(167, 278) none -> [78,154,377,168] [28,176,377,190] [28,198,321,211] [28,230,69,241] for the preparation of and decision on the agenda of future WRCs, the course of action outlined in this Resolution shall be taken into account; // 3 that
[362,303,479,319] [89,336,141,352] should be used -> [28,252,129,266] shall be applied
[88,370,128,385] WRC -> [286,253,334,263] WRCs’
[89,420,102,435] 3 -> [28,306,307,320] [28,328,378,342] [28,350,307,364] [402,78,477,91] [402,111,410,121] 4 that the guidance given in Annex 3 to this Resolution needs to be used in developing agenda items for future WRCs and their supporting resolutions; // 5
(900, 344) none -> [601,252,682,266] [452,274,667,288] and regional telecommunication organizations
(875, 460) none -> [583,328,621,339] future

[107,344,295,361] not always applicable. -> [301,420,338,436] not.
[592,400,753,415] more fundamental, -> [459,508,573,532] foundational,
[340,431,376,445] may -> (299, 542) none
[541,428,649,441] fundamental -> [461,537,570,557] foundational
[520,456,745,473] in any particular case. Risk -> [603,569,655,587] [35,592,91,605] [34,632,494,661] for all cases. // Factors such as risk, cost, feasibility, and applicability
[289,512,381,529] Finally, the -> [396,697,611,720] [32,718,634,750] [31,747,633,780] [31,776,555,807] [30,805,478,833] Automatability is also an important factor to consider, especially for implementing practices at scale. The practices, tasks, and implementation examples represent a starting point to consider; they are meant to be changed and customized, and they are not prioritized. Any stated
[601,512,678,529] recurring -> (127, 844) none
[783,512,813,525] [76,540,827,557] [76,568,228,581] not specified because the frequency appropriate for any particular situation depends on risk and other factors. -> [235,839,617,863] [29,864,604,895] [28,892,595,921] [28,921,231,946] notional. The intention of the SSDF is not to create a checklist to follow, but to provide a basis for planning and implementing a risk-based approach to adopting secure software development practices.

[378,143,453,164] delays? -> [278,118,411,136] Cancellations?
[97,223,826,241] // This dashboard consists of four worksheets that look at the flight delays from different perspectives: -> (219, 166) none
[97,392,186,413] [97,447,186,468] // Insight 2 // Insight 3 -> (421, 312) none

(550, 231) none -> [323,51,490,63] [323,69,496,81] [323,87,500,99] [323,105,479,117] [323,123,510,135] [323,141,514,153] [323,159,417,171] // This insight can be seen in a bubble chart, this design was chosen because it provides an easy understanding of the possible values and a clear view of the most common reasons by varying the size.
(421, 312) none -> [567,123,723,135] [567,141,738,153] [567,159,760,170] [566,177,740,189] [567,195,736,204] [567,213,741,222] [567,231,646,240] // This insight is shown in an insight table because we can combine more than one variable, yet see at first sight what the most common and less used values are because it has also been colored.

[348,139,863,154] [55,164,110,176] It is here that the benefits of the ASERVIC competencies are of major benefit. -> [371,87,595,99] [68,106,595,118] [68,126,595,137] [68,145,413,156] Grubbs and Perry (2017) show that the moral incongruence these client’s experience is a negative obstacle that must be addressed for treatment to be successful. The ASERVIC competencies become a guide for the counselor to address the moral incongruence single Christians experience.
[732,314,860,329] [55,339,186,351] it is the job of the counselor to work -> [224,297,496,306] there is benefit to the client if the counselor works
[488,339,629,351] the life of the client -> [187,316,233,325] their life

**What needs to be done:**
A word-for-word copy of all the material is the required answer.

**Exercise response:**
(167, 278) none -> [78,154,377,168] [28,176,377,190] [28,198,321,211] [28,230,69,241] for the preparation of and decision on the agenda of future WRCs, the course of action outlined in this Resolution shall be taken into account; // 3 that
[362,303,479,319] [89,336,141,352] should be used -> [28,252,129,266] shall be applied
[88,370,128,385] WRC -> [286,253,334,263] WRCs’
[89,420,102,435] 3 -> [28,306,307,320] [28,328,378,342] [28,350,307,364] [402,78,477,91] [402,111,410,121] 4 that the guidance given in Annex 3 to this Resolution needs to be used in developing agenda items for future WRCs and their supporting resolutions; // 5
(900, 344) none -> [601,252,682,266] [452,274,667,288] and regional telecommunication organizations
(875, 460) none -> [583,328,621,339] future

[107,344,295,361] not always applicable. -> [301,420,338,436] not.
[592,400,753,415] more fundamental, -> [459,508,573,532] foundational,
[340,431,376,445] may -> (299, 542) none
[541,428,649,441] fundamental -> [461,537,570,557] foundational
[520,456,745,473] in any particular case. Risk -> [603,569,655,587] [35,592,91,605] [34,632,494,661] for all cases. // Factors such as risk, cost, feasibility, and applicability
[289,512,381,529] Finally, the -> [396,697,611,720] [32,718,634,750] [31,747,633,780] [31,776,555,807] [30,805,478,833] Automatability is also an important factor to consider, especially for implementing practices at scale. The practices, tasks, and implementation examples represent a starting point to consider; they are meant to be changed and customized, and they are not prioritized. Any stated
[601,512,678,529] recurring -> (127, 844) none
[783,512,813,525] [76,540,827,557] [76,568,228,581] not specified because the frequency appropriate for any particular situation depends on risk and other factors. -> [235,839,617,863] [29,864,604,895] [28,892,595,921] [28,921,231,946] notional. The intention of the SSDF is not to create a checklist to follow, but to provide a basis for planning and implementing a risk-based approach to adopting secure software development practices.

[378,143,453,164] delays? -> [278,118,411,136] Cancellations?
[97,223,826,241] // This dashboard consists of four worksheets that look at the flight delays from different perspectives: -> (219, 166) none
[97,392,186,413] [97,447,186,468] // Insight 2 // Insight 3 -> (421, 312) none

(550, 231) none -> [323,51,490,63] [323,69,496,81] [323,87,500,99] [323,105,479,117] [323,123,510,135] [323,141,514,153] [323,159,417,171] // This insight can be seen in a bubble chart, this design was chosen because it provides an easy understanding of the possible values and a clear view of the most common reasons by varying the size.
(421, 312) none -> [567,123,723,135] [567,141,738,153] [567,159,760,170] [566,177,740,189] [567,195,736,204] [567,213,741,222] [567,231,646,240] // This insight is shown in an insight table because we can combine more than one variable, yet see at first sight what the most common and less used values are because it has also been colored.

[348,139,863,154] [55,164,110,176] It is here that the benefits of the ASERVIC competencies are of major benefit. -> [371,87,595,99] [68,106,595,118] [68,126,595,137] [68,145,413,156] Grubbs and Perry (2017) show that the moral incongruence these client’s experience is a negative obstacle that must be addressed for treatment to be successful. The ASERVIC competencies become a guide for the counselor to address the moral incongruence single Christians experience.
[732,314,860,329] [55,339,186,351] it is the job of the counselor to work -> [224,297,496,306] there is benefit to the client if the counselor works
[488,339,629,351] the life of the client -> [187,316,233,325] their life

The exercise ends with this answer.